The Sci-Fi deck incorporates more artificial color combinations. Neon greens against dark metallics. Cyan and magenta energy effects. Cold blue-gray industrial tones. Alien skin colors that don't exist in nature. If you're painting 40K, Star Wars Legion, Infinity, or any sci-fi/cyberpunk setting, the Sci-Fi deck will speak to those aesthetics more directly.
But honestly? Pull from whichever deck inspires you. Some of my favorite fantasy paint jobs have used Sci-Fi cards because the unusual color combinations created something I'd never have arrived at on my own. And some of my best sci-fi models used earthy, natural Fantasy palettes because the grounded tones made the alien subject matter feel more real. Rules are for people who enjoy following them. I'd rather just paint what excites me.

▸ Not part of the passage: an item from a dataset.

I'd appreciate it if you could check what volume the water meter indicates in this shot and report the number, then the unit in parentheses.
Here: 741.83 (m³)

How the Palettes Were Designed
I want to give some credit where it's due. The color palettes in the deck weren't just me sitting in a room going "yeah, these five colors look nice together." I worked with a licensed artist on every palette, and each one was tested against multiple criteria. Does the palette have enough value contrast (a range from dark to light)? Does it have temperature variety? Does it work across multiple subject types (armor, skin, cloth, terrain)? Is it distinct enough from the other cards in the deck?

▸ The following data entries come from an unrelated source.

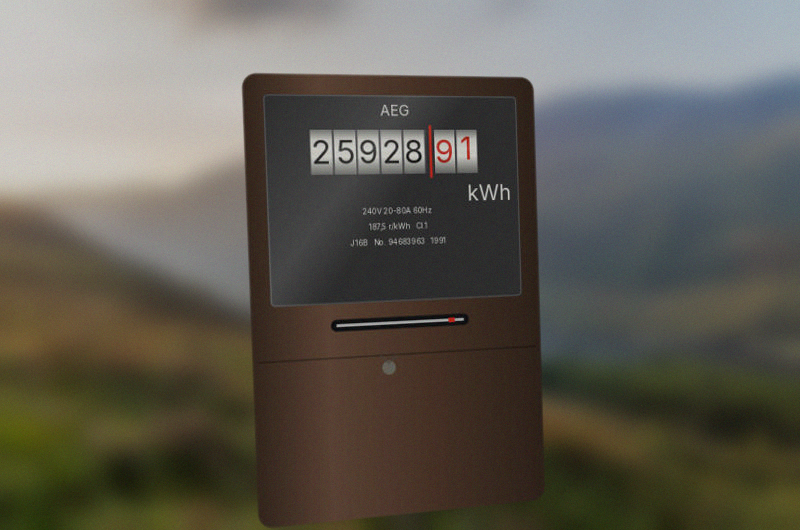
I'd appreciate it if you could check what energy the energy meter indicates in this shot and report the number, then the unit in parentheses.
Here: 25928.91 (kWh)
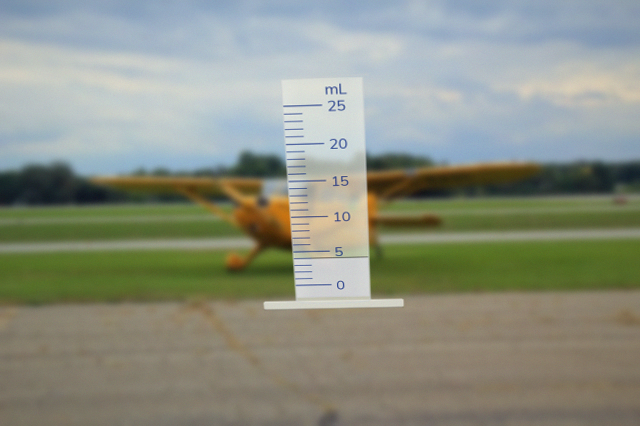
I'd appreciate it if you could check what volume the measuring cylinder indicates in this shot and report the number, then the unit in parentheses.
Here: 4 (mL)
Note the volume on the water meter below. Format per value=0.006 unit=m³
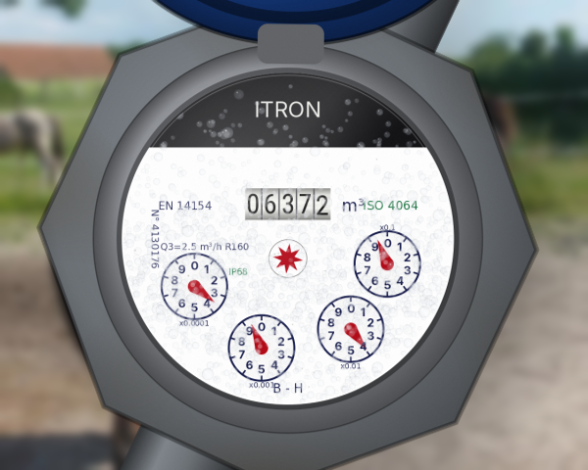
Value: value=6371.9393 unit=m³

The goal was to make sure that any card you pull gives you a workable, interesting palette. Not every card will be your personal taste. But every card will produce a coherent paint job if you commit to it. That was the design standard.
Getting the Most Out of the Deck
Here are a few final tips from my own experience using the deck (and yeah, I use my own product. Constantly).
Don't add extra colors. When you pull a card, try to paint the entire model with just those five colors plus black and white for shading and highlighting. The constraint is the point. Five colors forces you to reuse colors across different surfaces, which automatically creates harmony. The moment you add a sixth, seventh, eighth color, you're back to decision paralysis.
Photograph the card next to the finished model. This builds a personal reference library over time. After ten or twenty models, you'll be able to flip through your photos and see exactly which palettes work for which types of models. That information is worth more than any color theory book.
Give it to a friend. Deck-based painting challenges are genuinely fun at hobby nights. Everyone pulls a card, everyone paints the same model using their card's palette, and you compare results at the end. Some of the most creative paint jobs I've seen came out of these sessions, because the constraint forces people to think differently.
Use it for army schemes. Pull one card for your army's color scheme. Paint the entire army from that single card. Every model in the force will look like it belongs together, because the palette is inherently cohesive. Add a second card for characters and elites if you want differentiation within the army.
Now get out there and slay the gray.